DATA SUPPLIED:
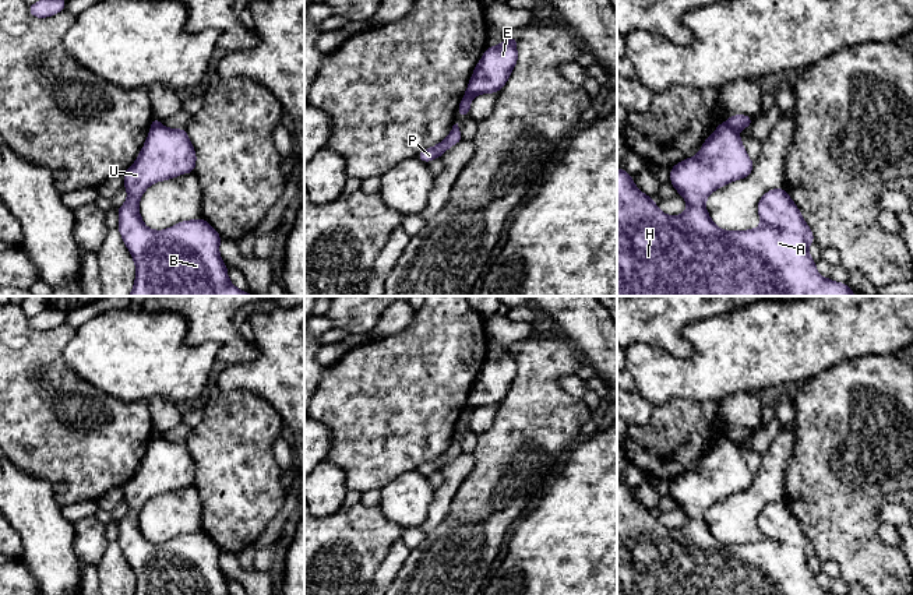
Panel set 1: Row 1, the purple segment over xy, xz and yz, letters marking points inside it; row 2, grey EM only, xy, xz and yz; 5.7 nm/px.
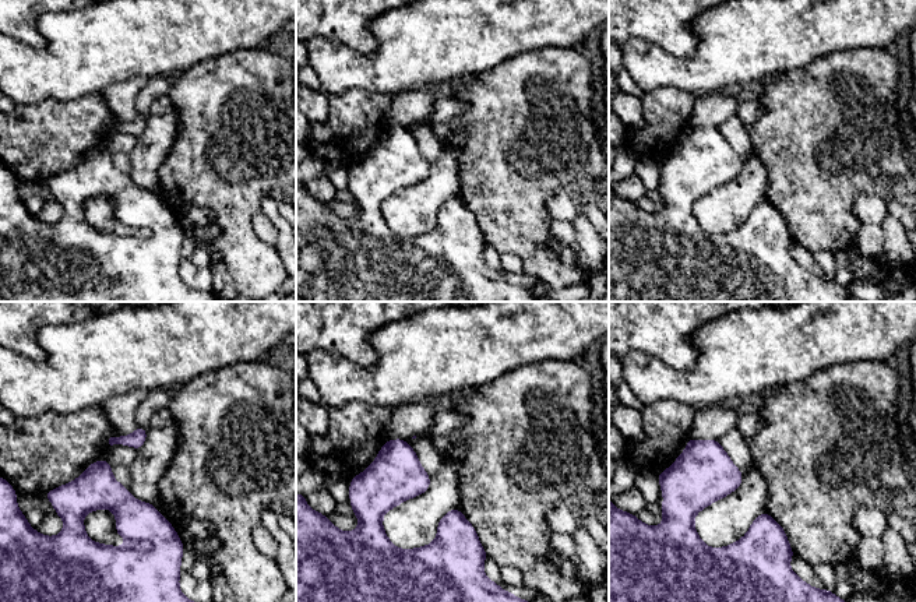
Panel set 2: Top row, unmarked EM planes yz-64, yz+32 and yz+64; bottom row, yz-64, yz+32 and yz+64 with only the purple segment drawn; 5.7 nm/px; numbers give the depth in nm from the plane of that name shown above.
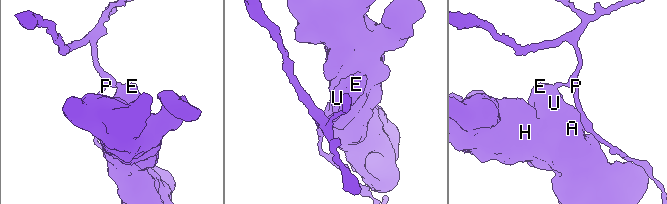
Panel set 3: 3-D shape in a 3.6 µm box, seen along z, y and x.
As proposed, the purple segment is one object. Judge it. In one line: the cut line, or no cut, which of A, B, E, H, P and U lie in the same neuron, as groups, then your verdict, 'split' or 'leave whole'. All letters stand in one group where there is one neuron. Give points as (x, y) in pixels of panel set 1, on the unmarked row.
cut yz (725, 435), (736, 444); groups A B E H U / P; split

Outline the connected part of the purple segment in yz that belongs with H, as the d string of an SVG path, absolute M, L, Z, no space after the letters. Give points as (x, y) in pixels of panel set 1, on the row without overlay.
M726 434L720 436L695 469L670 482L670 496L687 514L683 527L670 529L634 497L632 487L617 480L617 595L835 595L817 584L815 574L808 567L808 559L815 554L812 543L783 500L764 506L758 514L758 541L723 543L713 536L705 518L708 508L730 494L748 490L752 482L754 475L738 446Z

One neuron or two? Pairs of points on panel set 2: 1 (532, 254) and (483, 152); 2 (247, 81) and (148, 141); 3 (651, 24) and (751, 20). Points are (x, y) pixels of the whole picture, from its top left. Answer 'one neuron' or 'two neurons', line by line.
1: one neuron
2: two neurons
3: two neurons

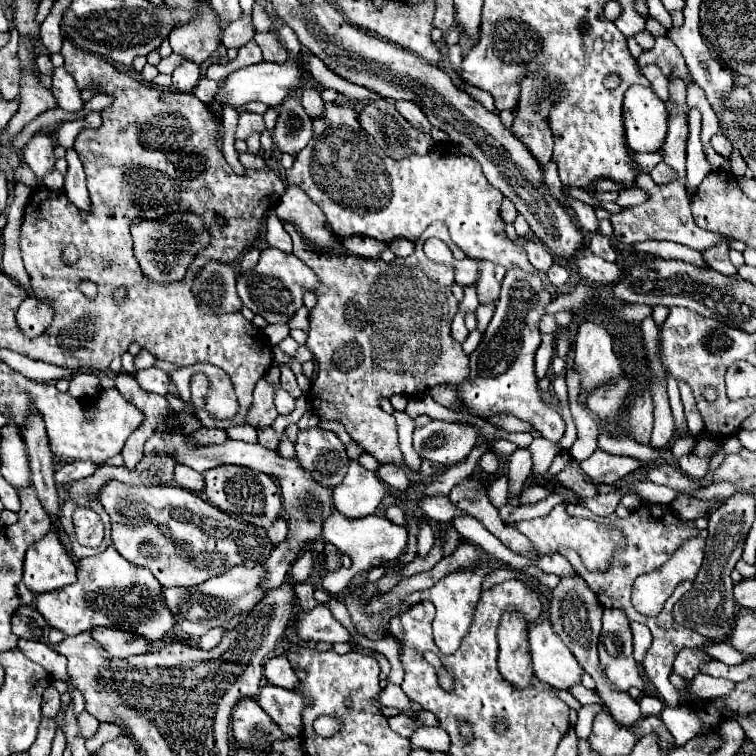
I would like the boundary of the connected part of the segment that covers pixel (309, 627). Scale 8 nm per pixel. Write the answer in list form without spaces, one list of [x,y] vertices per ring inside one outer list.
[[[318,604],[312,612],[300,614],[298,636],[304,642],[350,642],[354,636],[332,616],[326,604]]]

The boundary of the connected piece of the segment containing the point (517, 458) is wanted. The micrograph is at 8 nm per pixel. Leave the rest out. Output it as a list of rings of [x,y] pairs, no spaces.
[[[516,450],[508,458],[508,478],[510,478],[510,504],[518,506],[518,494],[522,492],[524,482],[528,480],[528,470],[532,468],[530,450]]]

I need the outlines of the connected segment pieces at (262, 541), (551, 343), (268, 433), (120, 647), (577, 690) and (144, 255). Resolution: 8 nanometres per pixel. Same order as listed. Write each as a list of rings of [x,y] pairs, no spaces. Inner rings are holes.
[[[112,480],[100,490],[98,500],[112,518],[112,544],[118,554],[148,568],[164,588],[198,586],[232,566],[264,564],[272,552],[264,528],[242,524],[180,486],[128,486]]]
[[[542,334],[542,342],[536,350],[536,356],[534,356],[534,372],[536,372],[536,378],[542,380],[546,374],[548,374],[548,368],[550,368],[550,362],[554,358],[554,346],[556,346],[556,334]]]
[[[268,426],[264,430],[258,430],[258,442],[268,448],[268,450],[278,450],[278,444],[280,444],[280,438],[278,434]]]
[[[92,628],[92,638],[112,656],[128,658],[134,654],[146,654],[150,644],[142,640],[142,636],[134,636],[132,632],[112,630],[112,628]]]
[[[582,684],[573,686],[569,690],[570,694],[574,696],[582,705],[601,703],[601,699],[594,690],[585,688]]]
[[[168,212],[156,220],[140,220],[130,224],[134,256],[140,264],[142,274],[154,284],[174,284],[186,276],[192,258],[210,242],[210,232],[204,220],[192,212]]]

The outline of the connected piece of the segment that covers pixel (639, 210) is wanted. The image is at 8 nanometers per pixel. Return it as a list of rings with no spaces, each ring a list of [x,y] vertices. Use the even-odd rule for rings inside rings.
[[[638,174],[638,186],[646,190],[648,200],[640,206],[622,208],[622,212],[610,216],[610,222],[612,222],[612,228],[614,228],[614,238],[618,242],[634,244],[634,242],[640,242],[640,240],[672,240],[672,242],[686,244],[694,250],[706,250],[720,240],[730,242],[730,238],[726,238],[722,234],[708,232],[708,230],[702,230],[702,228],[696,226],[696,222],[692,220],[692,214],[690,214],[688,196],[686,196],[684,186],[680,182],[656,184],[648,174]]]

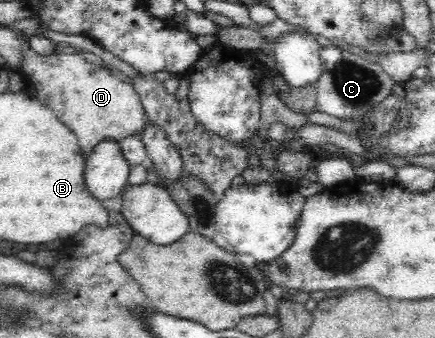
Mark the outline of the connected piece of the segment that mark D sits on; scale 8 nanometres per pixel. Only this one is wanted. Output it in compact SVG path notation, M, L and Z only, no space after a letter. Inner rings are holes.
M26 44L22 46L23 63L19 64L17 72L25 79L26 89L43 105L53 110L59 120L77 136L78 146L85 158L103 140L112 139L115 143L120 143L125 137L141 132L145 123L143 106L131 83L118 80L109 70L87 62L79 53L39 55L27 48Z

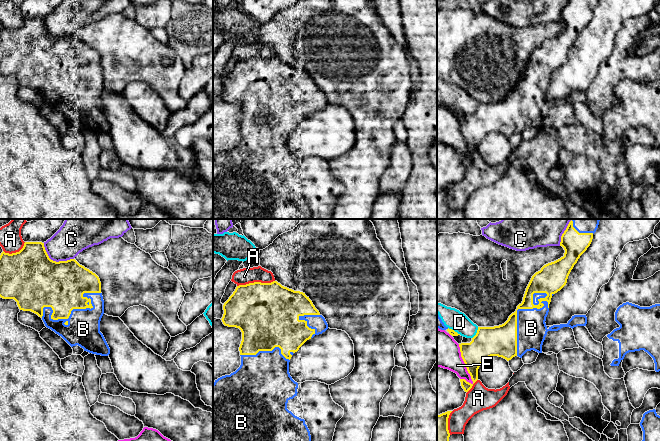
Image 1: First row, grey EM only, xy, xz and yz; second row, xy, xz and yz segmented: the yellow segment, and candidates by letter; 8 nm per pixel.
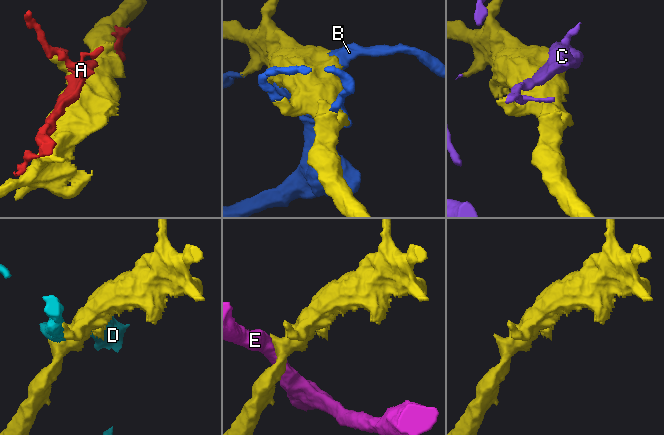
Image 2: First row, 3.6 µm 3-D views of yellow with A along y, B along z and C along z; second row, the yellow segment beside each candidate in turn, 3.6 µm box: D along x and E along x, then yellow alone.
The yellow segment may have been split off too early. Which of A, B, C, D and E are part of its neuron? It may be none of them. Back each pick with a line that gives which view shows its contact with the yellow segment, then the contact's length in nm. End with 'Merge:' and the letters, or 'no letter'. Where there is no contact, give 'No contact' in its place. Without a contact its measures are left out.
B: Touches yellow in yz. Shared border 550 nm
Merge: B

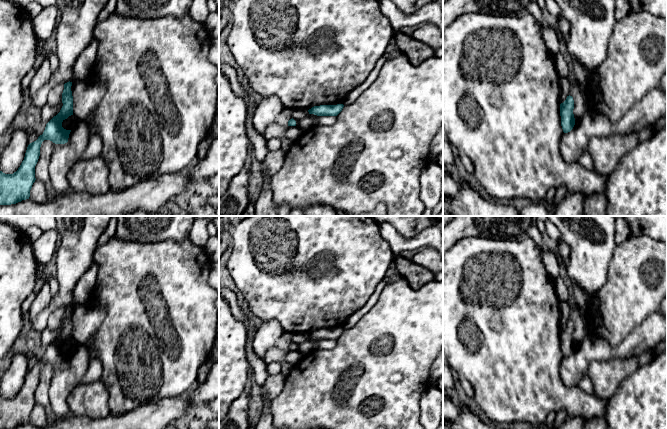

WHAT YOU SHOULD DO:
What is needed is an exact copy of the lines from the one containing "Image 2: First" through the last line of the records, with every picture left out.

EXERCISE RESULT:
Image 2: First row, 3.6 µm 3-D views of yellow with A along y, B along z and C along z; second row, the yellow segment beside each candidate in turn, 3.6 µm box: D along x and E along x, then yellow alone.
The yellow segment may have been split off too early. Which of A, B, C, D and E are part of its neuron? It may be none of them. Back each pick with a line that gives which view shows its contact with the yellow segment, then the contact's length in nm. End with 'Merge:' and the letters, or 'no letter'. Where there is no contact, give 'No contact' in its place. Without a contact its measures are left out.
B: Touches yellow in yz. Shared border 550 nm
Merge: B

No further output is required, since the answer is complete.